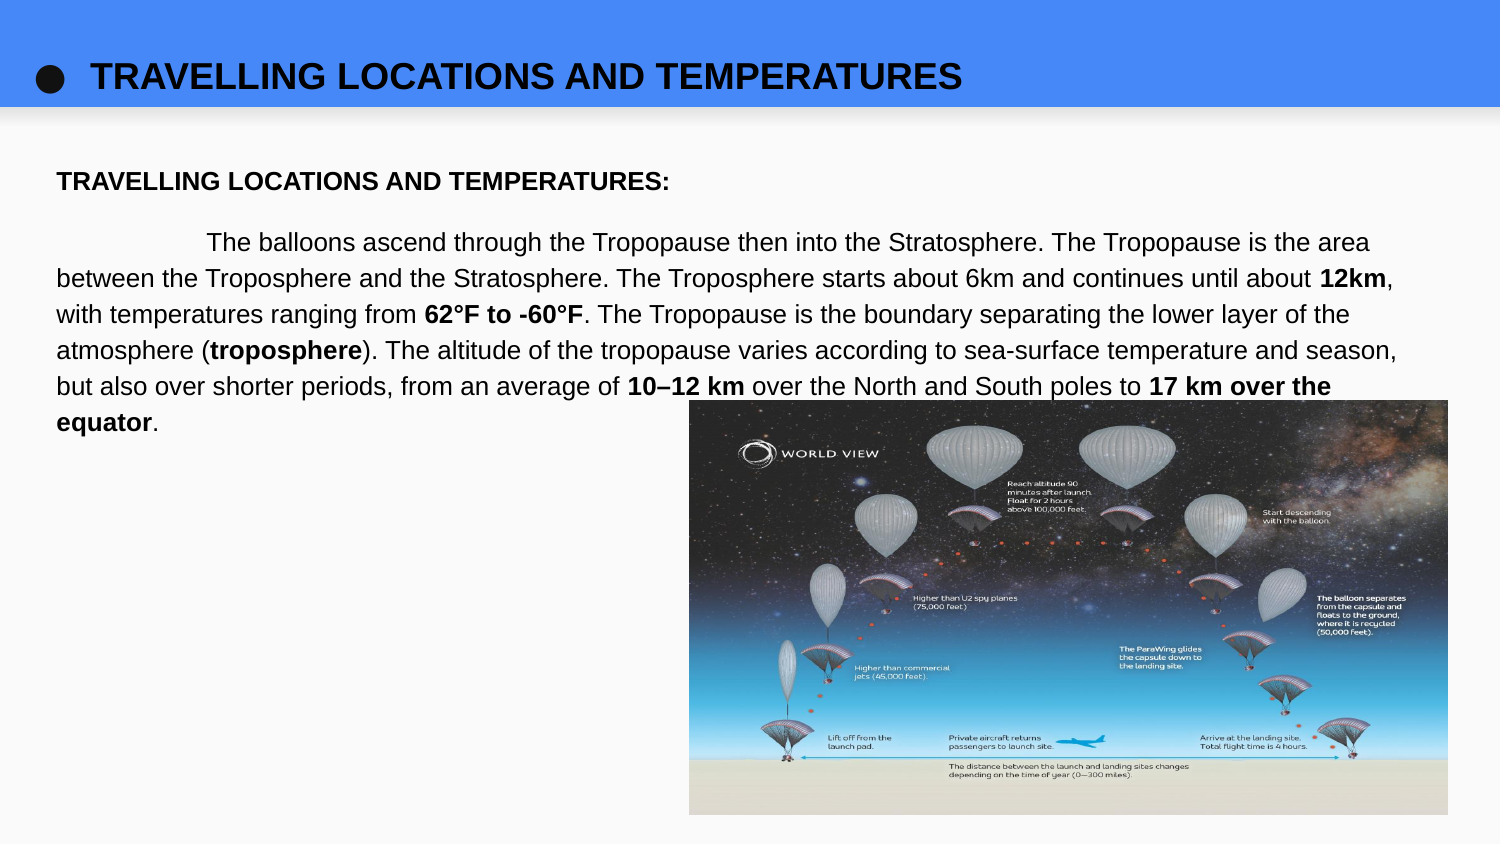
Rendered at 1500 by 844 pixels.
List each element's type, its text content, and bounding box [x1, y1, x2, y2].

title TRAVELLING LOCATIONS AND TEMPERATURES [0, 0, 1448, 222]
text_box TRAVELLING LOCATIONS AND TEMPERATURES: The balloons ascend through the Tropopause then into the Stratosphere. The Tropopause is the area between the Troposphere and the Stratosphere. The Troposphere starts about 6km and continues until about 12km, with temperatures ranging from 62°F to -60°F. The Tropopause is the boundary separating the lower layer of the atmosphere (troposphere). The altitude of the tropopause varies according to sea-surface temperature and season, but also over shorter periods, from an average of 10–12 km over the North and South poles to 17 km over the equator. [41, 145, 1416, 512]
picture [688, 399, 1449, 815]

What needs to be done: You need to copy every entry exactly, taking out only the pictures.

Reply to the task:
Rendered at 1500 by 844 pixels.
List each element's type, its text content, and bounding box [x1, y1, x2, y2].

title TRAVELLING LOCATIONS AND TEMPERATURES [0, 0, 1448, 222]
text_box TRAVELLING LOCATIONS AND TEMPERATURES: The balloons ascend through the Tropopause then into the Stratosphere. The Tropopause is the area between the Troposphere and the Stratosphere. The Troposphere starts about 6km and continues until about 12km, with temperatures ranging from 62°F to -60°F. The Tropopause is the boundary separating the lower layer of the atmosphere (troposphere). The altitude of the tropopause varies according to sea-surface temperature and season, but also over shorter periods, from an average of 10–12 km over the North and South poles to 17 km over the equator. [41, 145, 1416, 512]
picture [688, 399, 1449, 815]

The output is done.